### Texto fornecido
..........
A característica principal do Direito Penal Regulatório é a utilização do Direito Penal para reforçar regras técnicas e administrativas, visando à proteção do interesse público em áreas como segurança alimentar, ambiental, saúde pública, entre outras. Em outras palavras, o Direito Penal Regulatório tem foco em comportamentos que violam normas não penais em sentido estrito, mas que, devido à sua relevância para a sociedade, exigem uma resposta punitiva, ou seja, apesar de aplicar penas privativas de liberdade ou outras sanções penais, não está necessariamente ligado à prática de crimes típicos, mas sim à violação de normas administrativas.
Com relação ao Direito Penal Econômico, este visa proteger a Ordem Econômica, que são bens jurídicos transindividuais, como a saúde pública, o meio ambiente, e a segurança do consumidor, ao invés de apenas proteger bens jurídicos individuais, inclusive a aplicação do Direito Penal Regulatório é justificada pela necessidade de proteção desses bens jurídicos supraindividuais e pela incapacidade de outras medidas regulatórias para alcançar a efetividade desejada.
..........
### Instruções de trabalho
[A] Responda com base no texto sobre Direito Penal Regulatório:
(i) Qual é a característica principal do Direito Penal Regulatório?
(ii) O que o Direito Penal Econômico visa proteger?
(iii) Além da necessidade de proteção dos bens jurídicos supraindividuais, o que justifica a aplicação do Direito Penal Regulatório?
[B] Indique se cada afirmação está de acordo com o texto sobre Direito Penal Regulatório. Justifique com as palavras exatas do texto.
(i) O Direito Penal Regulatório está necessariamente ligado à prática de crimes típicos.
(ii) A segurança alimentar aparece entre as áreas de proteção do interesse público.
(iii) O Direito Penal Econômico protege apenas bens jurídicos individuais.

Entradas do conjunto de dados
..........
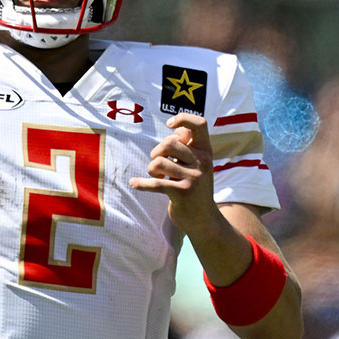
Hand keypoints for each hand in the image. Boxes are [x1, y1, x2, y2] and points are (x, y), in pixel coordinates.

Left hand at [129, 112, 219, 232]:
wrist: (205, 220)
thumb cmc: (195, 187)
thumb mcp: (197, 165)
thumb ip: (188, 147)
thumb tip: (176, 129)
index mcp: (206, 151)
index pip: (200, 124)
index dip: (183, 118)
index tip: (169, 125)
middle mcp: (202, 162)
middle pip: (168, 143)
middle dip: (156, 152)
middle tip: (158, 164)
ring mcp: (193, 178)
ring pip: (159, 162)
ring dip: (151, 169)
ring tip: (156, 177)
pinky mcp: (183, 193)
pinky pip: (155, 184)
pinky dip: (141, 184)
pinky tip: (133, 184)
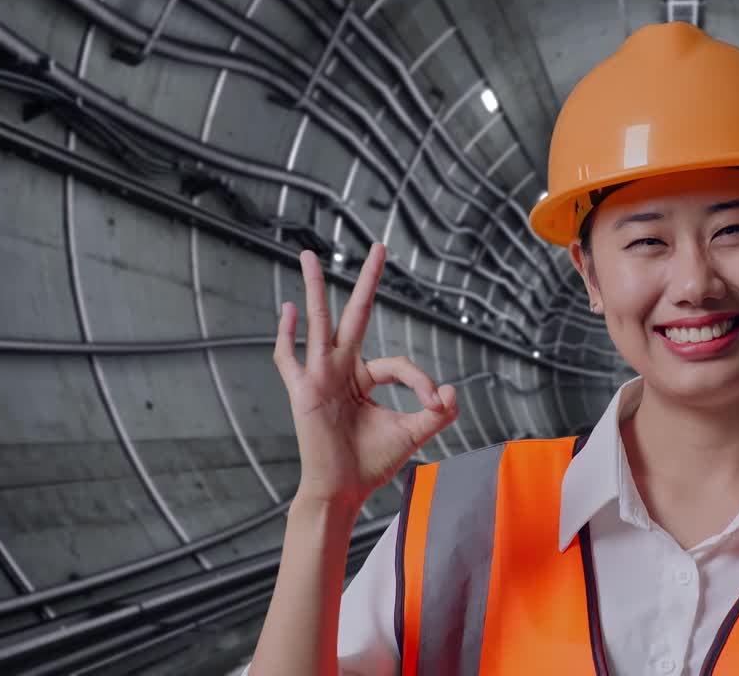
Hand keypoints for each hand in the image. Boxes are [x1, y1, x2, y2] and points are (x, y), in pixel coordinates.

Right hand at [272, 243, 458, 510]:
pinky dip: (287, 336)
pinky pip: (289, 359)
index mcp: (365, 377)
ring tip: (310, 256)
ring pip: (320, 324)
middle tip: (379, 246)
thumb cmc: (371, 462)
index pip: (398, 363)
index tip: (436, 404)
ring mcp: (320, 377)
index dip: (422, 381)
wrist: (344, 492)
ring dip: (314, 289)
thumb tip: (452, 391)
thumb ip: (436, 413)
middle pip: (355, 316)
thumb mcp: (413, 433)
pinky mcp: (303, 392)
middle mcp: (341, 369)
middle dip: (367, 282)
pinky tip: (287, 310)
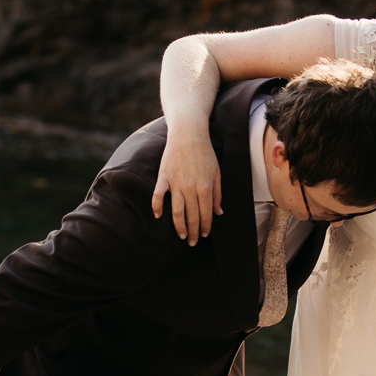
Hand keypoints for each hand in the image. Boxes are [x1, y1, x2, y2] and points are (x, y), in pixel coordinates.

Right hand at [151, 125, 222, 243]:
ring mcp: (176, 183)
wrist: (188, 134)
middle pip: (192, 216)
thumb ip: (217, 194)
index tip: (204, 235)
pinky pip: (158, 195)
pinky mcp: (163, 177)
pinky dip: (156, 207)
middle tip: (192, 241)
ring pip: (176, 211)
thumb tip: (218, 213)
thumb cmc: (205, 154)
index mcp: (205, 187)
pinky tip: (158, 216)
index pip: (206, 214)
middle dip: (193, 231)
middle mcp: (190, 188)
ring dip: (179, 226)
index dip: (205, 226)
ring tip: (181, 235)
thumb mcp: (217, 173)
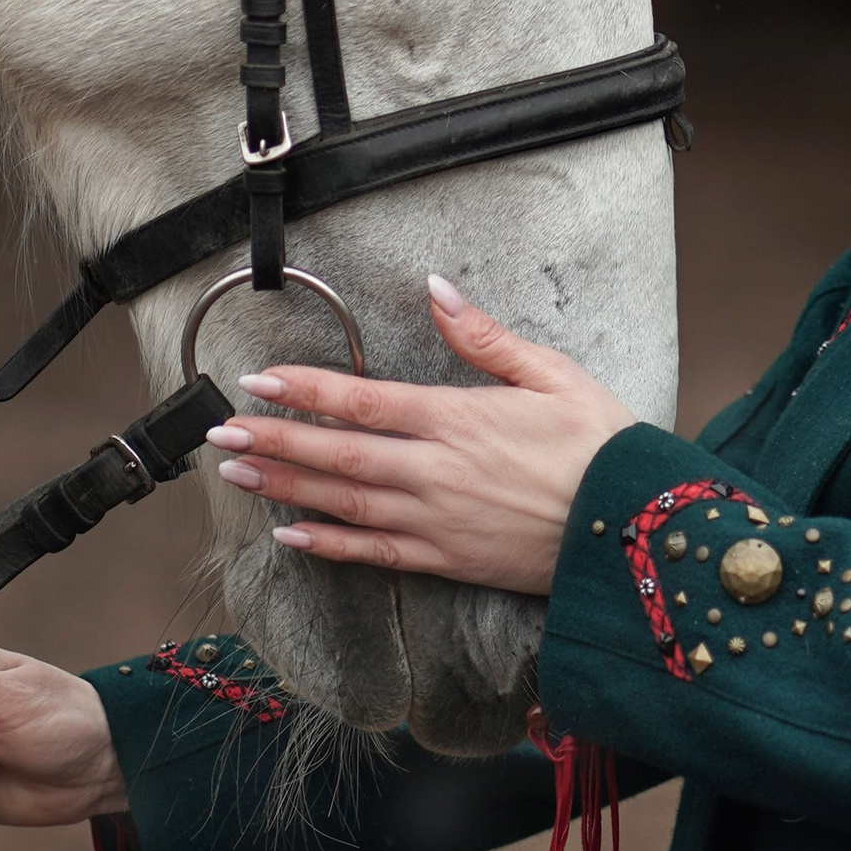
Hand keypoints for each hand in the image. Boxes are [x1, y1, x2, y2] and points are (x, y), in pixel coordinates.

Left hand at [204, 273, 637, 594]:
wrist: (629, 528)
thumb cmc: (596, 443)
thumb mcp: (551, 373)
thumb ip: (485, 336)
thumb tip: (436, 289)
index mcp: (458, 418)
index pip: (364, 400)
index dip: (306, 390)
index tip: (259, 380)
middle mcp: (435, 472)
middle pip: (338, 453)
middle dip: (275, 441)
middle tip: (220, 434)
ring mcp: (435, 521)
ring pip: (344, 502)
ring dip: (286, 487)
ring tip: (238, 475)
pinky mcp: (444, 560)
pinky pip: (374, 554)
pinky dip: (328, 544)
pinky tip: (291, 535)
..........
### Respostas por tarefa
[A]
(i) A utilização do Direito Penal para reforçar regras técnicas e administrativas.
(ii) A Ordem Econômica.
(iii) A incapacidade de outras medidas regulatórias para alcançar a efetividade desejada.

[B]
(i) Não: "não está necessariamente ligado à prática de crimes típicos".
(ii) Sim: "em áreas como segurança alimentar, ambiental, saúde pública, entre outras".
(iii) Não: "ao invés de apenas proteger bens jurídicos individuais".